En 1952, M. Boyle s’est joint à l’équipe de la Commission géologique du Canada (CGC) et a poursuivi son travail sur le gisement d’or de Yellowknife. C’est là qu’il a élaboré ses théories sur le latéralisme, qui ont joué un rôle déterminant dans la compréhension de la formation et de l’interprétation des halos endogènes qui entourent certains types de gisements minéralisés.
En 1953, il a exploré la région de Keno Hill, au Yukon, où son intérêt pour la géochimie de subsurface a pris une importance considérable. Son travail dans ce domaine a donné une nouvelle orientation à la géochimie, à la CGC, et les résultats obtenus par M. Boyle en ce sens, de même que son travail ultérieur avec C.F. Gleeson, ont été publiés dans une série de rapports. Le travail mené à Keno Hill a permis de démontrer pour la première fois (ailleurs qu’en URSS) que la géochimie pouvait être utilisée en milieu pergélisolé. Les méthodes mises au point par M. Boyle, à Keno Hill, ont permis de relancer un camp minier qui, à cette époque, était en voie de fermer. L’exploitation s’y est poursuivie jusque durant les années 80.

En 1955, M. Boyle a persuadé la CGC d’établir un laboratoire d’études sur la prospection géochimique. Il a entrepris un programme de cartographie dans les Maritimes, où il a mené des levés régionaux expédiés sur les “métaux lourds”. Au fil des ans, la division a pris de l’expansion, et le travail sur l’élaboration de méthodes géochimiques spécialement adaptées aux environnements canadiens a pris un nouvel essor.

En reconnaissance de son travail fondamental dans le domaine de la prospection géochimique au Canada, M. Boyle a été élu fellow de la Société royale du Canada en 1957. Plus tard, il a participé à la préparation de documents traitant du rôle et de l’importance de la géochimie au Canada, qui ont été présentés au gouvernement afin de faciliter l’élaboration d’une politique scientifique cohérente.

Le travail ultérieur de M. Boyle a été varié, et il a même passé un certain temps au camp de la mine d’argent de Cobalt, en Ontario. Après avoir quitté son poste de chef de la section de géochimie, en 1967, il est devenu scientifique de projets spéciaux, dirigeant des projets axés sur sa grande passion : les métaux précieux. Il a publié beaucoup de rapports, dont le document intitulé Gold: History and Genesis of Deposits, en 1987, de même que des rapports sur la prospection géochimique pour d’autres types de gisements, comme ceux de thorium et d’uranium.

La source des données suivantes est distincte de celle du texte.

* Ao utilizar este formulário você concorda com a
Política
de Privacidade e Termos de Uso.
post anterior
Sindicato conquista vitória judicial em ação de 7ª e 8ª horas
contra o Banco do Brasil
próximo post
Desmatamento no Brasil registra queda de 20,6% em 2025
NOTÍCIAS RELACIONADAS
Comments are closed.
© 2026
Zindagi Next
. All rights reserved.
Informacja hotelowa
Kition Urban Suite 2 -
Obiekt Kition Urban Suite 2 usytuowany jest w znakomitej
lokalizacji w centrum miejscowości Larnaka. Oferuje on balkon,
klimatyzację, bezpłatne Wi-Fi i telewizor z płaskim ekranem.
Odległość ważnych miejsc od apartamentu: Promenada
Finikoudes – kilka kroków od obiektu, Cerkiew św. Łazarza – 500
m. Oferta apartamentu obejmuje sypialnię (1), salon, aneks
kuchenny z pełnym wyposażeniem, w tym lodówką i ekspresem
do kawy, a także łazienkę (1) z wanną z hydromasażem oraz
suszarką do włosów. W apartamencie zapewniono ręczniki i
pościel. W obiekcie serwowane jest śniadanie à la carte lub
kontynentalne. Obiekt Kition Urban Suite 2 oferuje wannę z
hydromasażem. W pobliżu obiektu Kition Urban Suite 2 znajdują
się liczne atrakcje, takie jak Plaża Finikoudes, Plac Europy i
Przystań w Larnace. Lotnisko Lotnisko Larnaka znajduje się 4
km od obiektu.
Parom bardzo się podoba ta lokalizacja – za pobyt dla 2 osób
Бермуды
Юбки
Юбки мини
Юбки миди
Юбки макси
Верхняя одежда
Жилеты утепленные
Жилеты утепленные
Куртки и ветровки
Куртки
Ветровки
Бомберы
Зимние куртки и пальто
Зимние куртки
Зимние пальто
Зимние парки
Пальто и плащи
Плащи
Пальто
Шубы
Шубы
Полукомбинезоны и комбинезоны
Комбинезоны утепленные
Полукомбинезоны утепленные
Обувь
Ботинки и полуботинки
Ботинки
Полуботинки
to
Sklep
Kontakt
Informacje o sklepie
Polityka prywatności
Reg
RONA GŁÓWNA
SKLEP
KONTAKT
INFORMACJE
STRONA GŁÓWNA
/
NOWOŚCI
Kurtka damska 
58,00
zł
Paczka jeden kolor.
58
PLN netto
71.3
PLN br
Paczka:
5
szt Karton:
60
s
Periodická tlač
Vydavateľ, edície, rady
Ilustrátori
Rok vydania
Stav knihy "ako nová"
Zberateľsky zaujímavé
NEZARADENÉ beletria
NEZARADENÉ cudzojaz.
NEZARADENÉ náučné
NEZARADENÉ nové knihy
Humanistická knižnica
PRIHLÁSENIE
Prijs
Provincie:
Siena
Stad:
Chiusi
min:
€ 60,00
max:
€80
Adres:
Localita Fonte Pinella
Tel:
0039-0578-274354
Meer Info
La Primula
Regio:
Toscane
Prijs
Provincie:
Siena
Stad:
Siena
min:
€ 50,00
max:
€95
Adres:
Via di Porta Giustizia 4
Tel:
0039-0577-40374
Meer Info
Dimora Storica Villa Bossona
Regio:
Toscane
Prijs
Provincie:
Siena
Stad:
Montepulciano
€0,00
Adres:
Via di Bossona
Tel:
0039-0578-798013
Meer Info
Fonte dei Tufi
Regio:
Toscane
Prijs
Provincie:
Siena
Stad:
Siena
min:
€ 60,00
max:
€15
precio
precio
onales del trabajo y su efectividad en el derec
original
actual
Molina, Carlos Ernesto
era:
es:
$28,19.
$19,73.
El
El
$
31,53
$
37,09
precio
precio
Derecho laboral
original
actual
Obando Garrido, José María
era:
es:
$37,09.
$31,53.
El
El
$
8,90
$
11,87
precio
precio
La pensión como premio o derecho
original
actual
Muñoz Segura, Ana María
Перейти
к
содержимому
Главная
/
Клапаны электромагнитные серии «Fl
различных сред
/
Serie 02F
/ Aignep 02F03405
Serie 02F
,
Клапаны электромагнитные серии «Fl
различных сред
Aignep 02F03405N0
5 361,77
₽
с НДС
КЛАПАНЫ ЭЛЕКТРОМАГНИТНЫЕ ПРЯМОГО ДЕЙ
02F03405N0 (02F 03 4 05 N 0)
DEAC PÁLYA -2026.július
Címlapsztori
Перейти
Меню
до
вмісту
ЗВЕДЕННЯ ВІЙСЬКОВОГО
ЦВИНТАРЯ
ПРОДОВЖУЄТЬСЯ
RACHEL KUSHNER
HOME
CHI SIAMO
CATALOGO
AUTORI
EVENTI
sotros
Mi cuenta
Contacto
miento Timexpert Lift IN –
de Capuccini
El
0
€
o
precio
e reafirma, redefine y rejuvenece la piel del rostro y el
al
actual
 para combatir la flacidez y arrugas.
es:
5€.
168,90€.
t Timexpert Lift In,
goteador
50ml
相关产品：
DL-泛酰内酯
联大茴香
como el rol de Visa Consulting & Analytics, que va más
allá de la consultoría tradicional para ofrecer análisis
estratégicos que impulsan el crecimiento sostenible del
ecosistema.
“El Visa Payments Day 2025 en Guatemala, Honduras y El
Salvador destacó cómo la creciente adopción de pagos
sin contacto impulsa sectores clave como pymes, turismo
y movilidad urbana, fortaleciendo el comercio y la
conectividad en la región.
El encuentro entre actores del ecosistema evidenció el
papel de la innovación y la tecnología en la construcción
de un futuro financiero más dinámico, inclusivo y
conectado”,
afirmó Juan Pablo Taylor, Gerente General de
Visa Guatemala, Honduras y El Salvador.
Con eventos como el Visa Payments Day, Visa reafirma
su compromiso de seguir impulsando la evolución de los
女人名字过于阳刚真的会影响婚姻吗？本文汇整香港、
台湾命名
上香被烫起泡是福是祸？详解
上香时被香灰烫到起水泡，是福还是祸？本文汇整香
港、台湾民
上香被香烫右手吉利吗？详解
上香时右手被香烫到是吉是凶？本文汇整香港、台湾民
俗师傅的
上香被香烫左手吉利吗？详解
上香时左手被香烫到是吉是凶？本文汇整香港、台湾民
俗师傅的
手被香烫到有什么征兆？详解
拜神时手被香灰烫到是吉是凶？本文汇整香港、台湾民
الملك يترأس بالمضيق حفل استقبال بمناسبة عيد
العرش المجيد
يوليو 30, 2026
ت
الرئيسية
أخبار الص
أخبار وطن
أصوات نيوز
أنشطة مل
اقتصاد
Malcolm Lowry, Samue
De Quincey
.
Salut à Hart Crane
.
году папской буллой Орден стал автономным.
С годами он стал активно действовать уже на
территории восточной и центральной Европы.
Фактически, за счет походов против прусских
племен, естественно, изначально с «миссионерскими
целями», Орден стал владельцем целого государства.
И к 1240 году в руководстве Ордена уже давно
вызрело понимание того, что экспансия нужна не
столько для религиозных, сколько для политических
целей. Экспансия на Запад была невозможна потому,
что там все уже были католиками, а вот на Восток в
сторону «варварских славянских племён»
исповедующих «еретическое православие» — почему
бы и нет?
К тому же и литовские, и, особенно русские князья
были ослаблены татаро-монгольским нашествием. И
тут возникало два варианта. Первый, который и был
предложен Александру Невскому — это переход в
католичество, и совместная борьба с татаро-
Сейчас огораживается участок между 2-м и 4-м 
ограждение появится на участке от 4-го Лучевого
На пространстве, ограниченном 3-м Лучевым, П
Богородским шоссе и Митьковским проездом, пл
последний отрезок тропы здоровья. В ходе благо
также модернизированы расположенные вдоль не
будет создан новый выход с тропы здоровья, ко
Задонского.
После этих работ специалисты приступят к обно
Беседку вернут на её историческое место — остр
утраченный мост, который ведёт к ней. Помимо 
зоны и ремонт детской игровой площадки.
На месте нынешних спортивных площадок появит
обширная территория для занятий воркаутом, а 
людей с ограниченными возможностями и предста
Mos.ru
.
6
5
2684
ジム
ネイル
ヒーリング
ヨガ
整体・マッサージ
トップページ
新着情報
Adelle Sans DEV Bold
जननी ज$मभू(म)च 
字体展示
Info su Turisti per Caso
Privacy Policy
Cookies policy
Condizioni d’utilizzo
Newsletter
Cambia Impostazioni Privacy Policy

L’industrie a reconnu l’apport de M. Boyle aux sciences et à la géochimie, mais ce dernier ne s’est pas endormi sur ses lauriers. Il est devenu un ambassadeur de sa profession; il a toujours été disposé à travailler avec de jeunes spécialistes en sciences de la Terre, à les encourager, à les conseiller et à les diriger dans leur quête de savoir dans les domaines de l’exploration géochimique et des gisements minéraux.